Extracted page text data
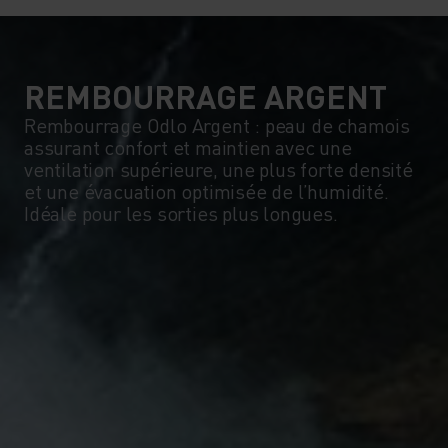
REMBOURRAGE ARGENT
Rembourrage Odlo Argent : peau de chamois
assurant confort et maintien avec une
ventilation supérieure, une plus forte densité
et une évacuation optimisée de l’humidité.
Idéale pour les sorties plus longues.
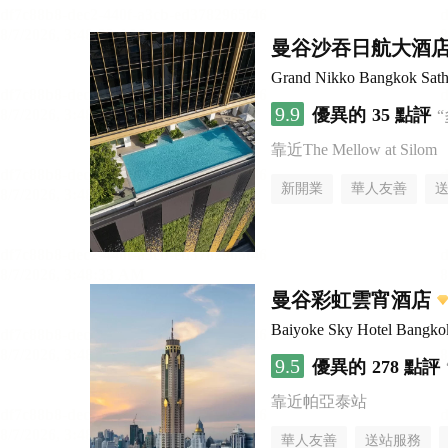
曼谷沙吞日航大酒
Grand Nikko Bangkok Sath
9.9
優異的
35 點評
靠近The Mellow at Silom
新開業
華人友善
曼谷彩虹雲宵酒店
Baiyoke Sky Hotel Bangko
9.5
優異的
278 點評
靠近帕亞泰站
華人友善
送站服務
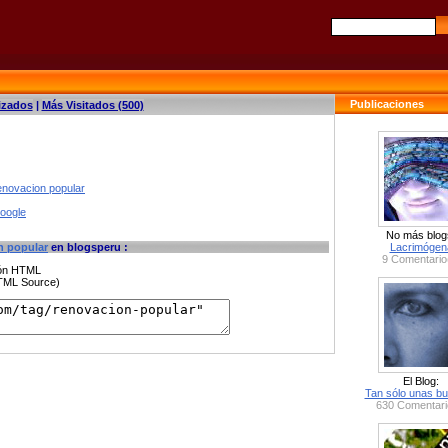
Publicaciones
izados
|
Más Visitados (500)
enovacion popular
google
No más blog
n popular
en blogsperu :
Lacrimógen
9 Comentario
ción HTML
HTML Source)
El Blog:
Tan sólo unas bu
630 Comentari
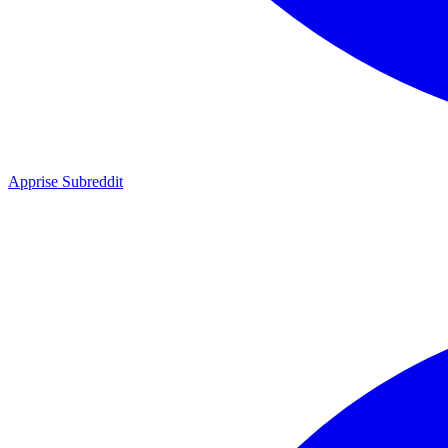
Apprise Subreddit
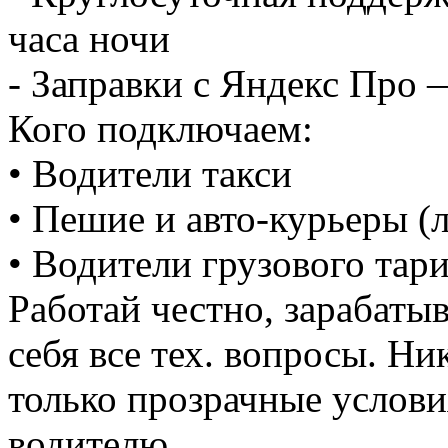
часа ночи
- Заправки с Яндекс Про 
Кого подключаем:
• Водители такси
• Пешие и авто-курьеры (
• Водители грузового тар
Работай честно, зарабаты
себя все тех. вопросы. Н
только прозрачные услови
водителю.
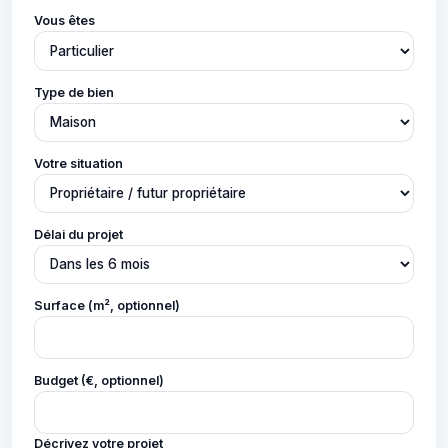
Vous êtes
Type de bien
Votre situation
Délai du projet
Surface (m², optionnel)
Budget (€, optionnel)
Décrivez votre projet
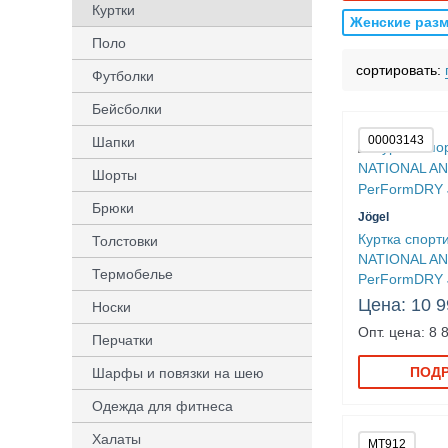
Куртки
Женские раз
Поло
сортировать:
Футболки
Бейсболки
00003143
Шапки
Шорты
Брюки
Jögel
Куртка спорт
Толстовки
NATIONAL A
Термобелье
PerFormDRY 
Цена: 10 9
Носки
Опт. цена: 8 
Перчатки
ПОД
Шарфы и повязки на шею
Одежда для фитнеса
Халаты
MT912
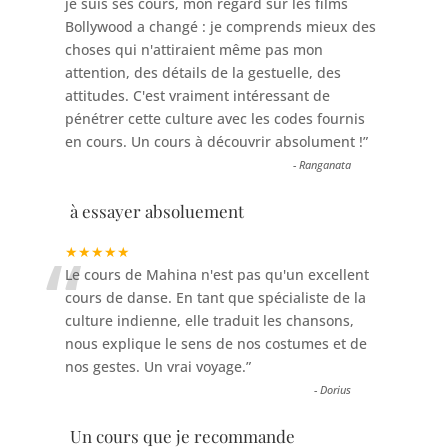
je suis ses cours, mon regard sur les films
Bollywood a changé : je comprends mieux des
choses qui n'attiraient même pas mon
attention, des détails de la gestuelle, des
attitudes. C'est vraiment intéressant de
pénétrer cette culture avec les codes fournis
en cours. Un cours à découvrir absolument !
”
-
Ranganata
à essayer absoluement
“
★★★★★
Le cours de Mahina n'est pas qu'un excellent
cours de danse. En tant que spécialiste de la
culture indienne, elle traduit les chansons,
nous explique le sens de nos costumes et de
nos gestes. Un vrai voyage.
”
-
Dorius
Un cours que je recommande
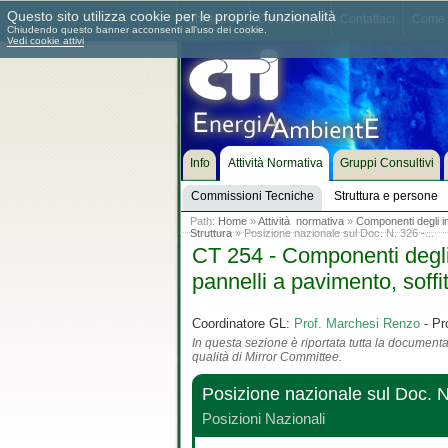
Questo sito utilizza cookie per le proprie funzionalità
Chi siamo
Dove siamo
Contattaci
Come 
Chiudendo questo banner acconsenti all'uso dei cookie.
Vedi cookie attivi
Info
Attività Normativa
Gruppi Consultivi
Commissioni Tecniche
Struttura e persone
Path:
Home
»
Attività normativa
»
Componenti degli imp
Struttura
» Posizione nazionale sul Doc. N. 326 -...
CT 254 - Componenti degli i
pannelli a pavimento, soffit
Coordinatore GL:
Prof. Marchesi Renzo
- Pr
In questa sezione è riportata tutta la documentaz
qualità di Mirror Committee.
Posizione nazionale sul Doc. 
Posizioni Nazionali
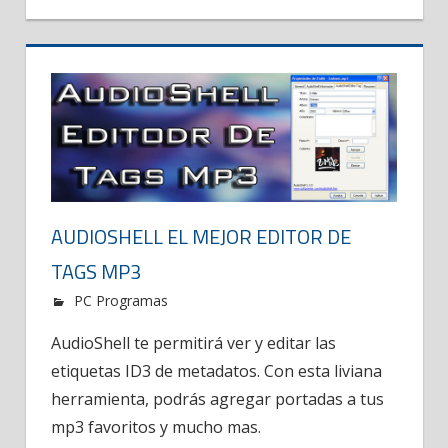
AUDIOSHELL EL MEJOR EDITOR DE
TAGS MP3
PC Programas
AudioShell te permitirá ver y editar las
etiquetas ID3 de metadatos. Con esta liviana
herramienta, podrás agregar portadas a tus
mp3 favoritos y mucho mas.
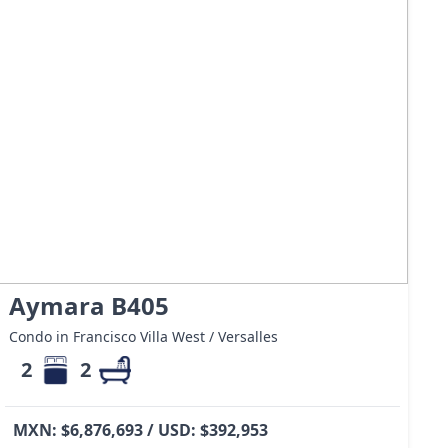
Aymara B405
Condo in Francisco Villa West / Versalles
2
2
MXN: $6,876,693 / USD: $392,953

## DIRECTIONS FOR THIS TASK:
Return the entries above exactly and in full; do not include images.

## SOLUTION TO THIS TASK:
REMBOURRAGE ARGENT
Rembourrage Odlo Argent : peau de chamois
assurant confort et maintien avec une
ventilation supérieure, une plus forte densité
et une évacuation optimisée de l’humidité.
Idéale pour les sorties plus longues.
曼谷沙吞日航大酒
Grand Nikko Bangkok Sath
9.9
優異的
35 點評
靠近The Mellow at Silom
新開業
華人友善
曼谷彩虹雲宵酒店
Baiyoke Sky Hotel Bangko
9.5
優異的
278 點評
靠近帕亞泰站
華人友善
送站服務
Publicaciones
izados
|
Más Visitados (500)
enovacion popular
google
No más blog
n popular
en blogsperu :
Lacrimógen
9 Comentario
ción HTML
HTML Source)
El Blog:
Tan sólo unas bu
630 Comentari
Apprise Subreddit
часа ночи
- Заправки с Яндекс Про 
Кого подключаем:
• Водители такси
• Пешие и авто-курьеры (
• Водители грузового тар
Работай честно, зарабаты
себя все тех. вопросы. Н
только прозрачные услови
водителю.
Vous êtes
Type de bien
Votre situation
Délai du projet
Surface (m², optionnel)
Budget (€, optionnel)
Décrivez votre projet
Куртки
Женские раз
Поло
сортировать:
Футболки
Бейсболки
00003143
Шапки
Шорты
Брюки
Jögel
Куртка спорт
Толстовки
NATIONAL A
Термобелье
PerFormDRY 
Цена: 10 9
Носки
Опт. цена: 8 
Перчатки
ПОД
Шарфы и повязки на шею
Одежда для фитнеса
Халаты
MT912
je suis ses cours, mon regard sur les films
Bollywood a changé : je comprends mieux des
choses qui n'attiraient même pas mon
attention, des détails de la gestuelle, des
attitudes. C'est vraiment intéressant de
pénétrer cette culture avec les codes fournis
en cours. Un cours à découvrir absolument !
”
-
Ranganata
à essayer absoluement
“
★★★★★
Le cours de Mahina n'est pas qu'un excellent
cours de danse. En tant que spécialiste de la
culture indienne, elle traduit les chansons,
nous explique le sens de nos costumes et de
nos gestes. Un vrai voyage.
”
-
Dorius
Un cours que je recommande
Questo sito utilizza cookie per le proprie funzionalità
Chi siamo
Dove siamo
Contattaci
Come 
Chiudendo questo banner acconsenti all'uso dei cookie.
Vedi cookie attivi
Info
Attività Normativa
Gruppi Consultivi
Commissioni Tecniche
Struttura e persone
Path:
Home
»
Attività normativa
»
Componenti degli imp
Struttura
» Posizione nazionale sul Doc. N. 326 -...
CT 254 - Componenti degli i
pannelli a pavimento, soffit
Coordinatore GL:
Prof. Marchesi Renzo
- Pr
In questa sezione è riportata tutta la documentaz
qualità di Mirror Committee.
Posizione nazionale sul Doc. 
Posizioni Nazionali
AUDIOSHELL EL MEJOR EDITOR DE
TAGS MP3
PC Programas
AudioShell te permitirá ver y editar las
etiquetas ID3 de metadatos. Con esta liviana
herramienta, podrás agregar portadas a tus
mp3 favoritos y mucho mas.
Aymara B405
Condo in Francisco Villa West / Versalles
2
2
MXN: $6,876,693 / USD: $392,953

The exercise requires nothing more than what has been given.